Alex is then released from prison, where he encounters many of his previous victims. They all seek revenge and Alex’s treatment takes effect: he is unable to defend himself. He happily goes home, thinking he can turn over a new leaf, but he sees his parents have basically replaced him by renting his room to a lodger. Alex is miserable and stumbles upon the Korova Milk Bar. He forgets the bar serves drugged milk, and his motor skills are impaired. He goes to a record store to listen to Beethoven’s Ninth Symphony. The treatment kicks in and he runs out screaming, images of violence flashing in his head. Alex decides to commit suicide, but he can’t because the treatment stops him from committing ANY act of violence, even against himself. Depressed again, he goes to a library to calm himself down. However, the old scholar he assaulted much earlier in the book recognizes him and calls the police. The two policemen who are dispatched to the scene are Billy Boy and his old droog Dim. They take advantage of their jobs and, fueled with anger, violently assault Alex. Alex still can’t defend himself. Alex stumbles upon F. Alexander’s house, who is now in a wheelchair due to the earlier attacks made against him. The elderly writer doesn’t recognize him because Alex was wearing a mask in the initial assault. Recognizing Alex from the newspaper, the writer’s friends suggest he use Alex as a poster child for victims of fascism. The writer agrees and confines Alex in a room where he plays loud classical music. The technique kicks in and Alex attempts to commit suicide by jumping out of the window.
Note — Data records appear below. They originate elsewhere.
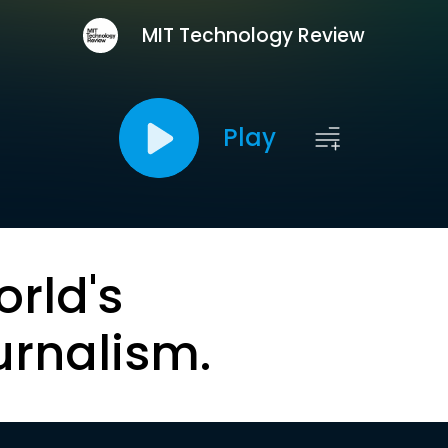
MIT Technology Review
Play
orld's
urnalism.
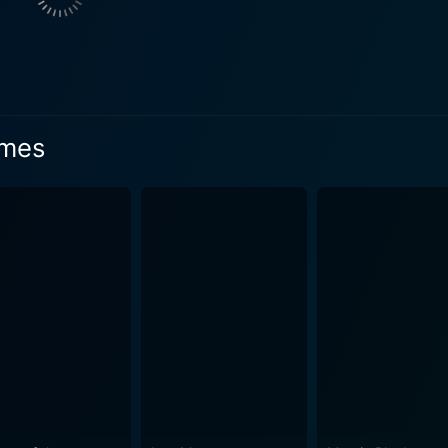
elicate web of mystery, making her an important catalyst in unfolding event
ctive is seen investigating a series of chilling events that h
d by Mark Strong, is a conniving aristocrat with an inclinatio
 in empirical knowledge, setting the stage for an exciting intellectual fac
or visualizing 19th-century London in an earthy and gritty f
lmes
portraying London's elegance and its austere, foggy underwo
e manages to create a tangible, atmospheric setting suffuse
nsciously modern
cters. It is brisk and filled with kinetic lensing, creating a
nterspersed with engaging puzzle-solving moments keep the audienc
me designs, immaculate set pieces, and compelling visual effe
ementing these visual elements is Hans Zimmer's brilliant 
an Doyle's characters with innovative, modern storytelling. I
riddles, tenacious villains, and intense action sequences. The
f the mysteries presented. Sherlock Holmes is a delightful watch not just for enthusiasts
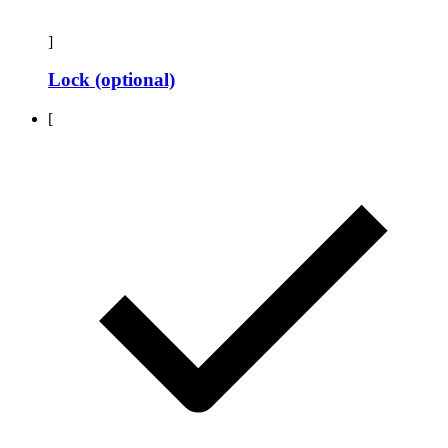
]
Lock (optional)
[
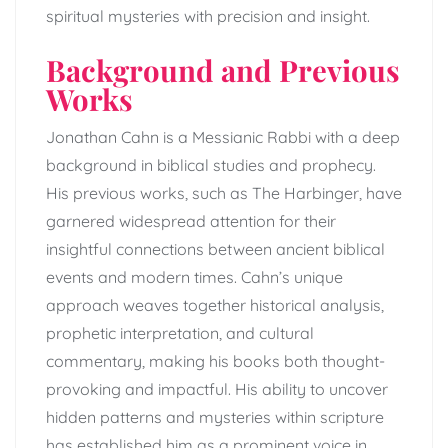
spiritual mysteries with precision and insight.
Background and Previous
Works
Jonathan Cahn is a Messianic Rabbi with a deep
background in biblical studies and prophecy.
His previous works, such as The Harbinger, have
garnered widespread attention for their
insightful connections between ancient biblical
events and modern times. Cahn’s unique
approach weaves together historical analysis,
prophetic interpretation, and cultural
commentary, making his books both thought-
provoking and impactful. His ability to uncover
hidden patterns and mysteries within scripture
has established him as a prominent voice in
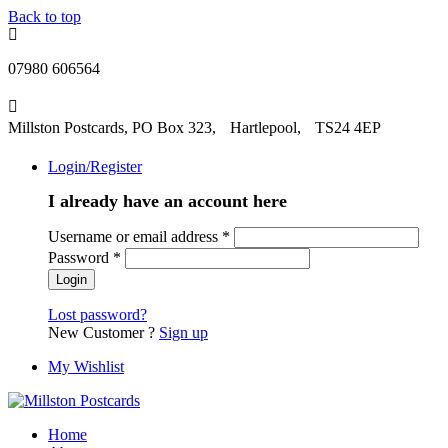
Back to top
07980 606564
Millston Postcards, PO Box 323, Hartlepool, TS24 4EP
Login/Register
I already have an account here
Username or email address
*
Password
*
Lost password?
New Customer ?
Sign up
My Wishlist
Home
Alex wakes up in a hospital, where he learns that the government, trying to reverse the bad publicity it incurred in the wake of Alex's suicide attempt, has reversed the effects of the Ludovico treatment and have offered him a well paying civil service job. His parents take him back in, and Alex happily ponders returning to his life of violence.
The twenty-first chapter of the book sees Alex half-heartedly preparing for another night of violence with another trio of droogs. This serves as a reprise of the first chapter, because the first few paragraphs are written in almost exactly the same form. Alex is bored with his life of violence and abandons his droogs. He bumps into his friend Pete, who is now married (at an early age as Alex and Pete are both now eighteen). Alex is inspired by Pete’s marriage, happiness, and great job. He fantasizes about getting married and starting a family of his own, not for the same reason as Pete did. Only for the notion that his own children might be as violent and destructive as he was.
I wouldn’t really recommend this book to a lot of people. Although I loved the book, I can see why some people wouldn’t. Anthony Burgess wrote the book with Alex as a narrator. To make it seem as if Alex was talking to the reader, Burgess made up a type of slang that teenagers in the novel use. The slang is basically English with corrupt Russian phrases mixed in. It is very confusing at first, but once you get the hang of it, it’s fine.
My favorite character in the novel is Pete. In the beginning, Burgess wants you to hate Alex, and you do. You hate him while he’s in prison; you hate him before he’s in prison. Then, Burgess tries successfully to make you feel sorry for Alex after he is released from prison. Alex faces rejection and isolation, which makes you truly feel sorry for him. However, you begin to hate him again when you see he reverts to his old lifestyle. My favorite character was Pete because he was lighthearted and somewhat compassionate in the beginning. He always broke up fights between the droogs and was the least violent. It was a relief to see him end up well off in the novel. I think Burgess has done an excellent job painting his characters, showing mood, fear, and emotions we all feel.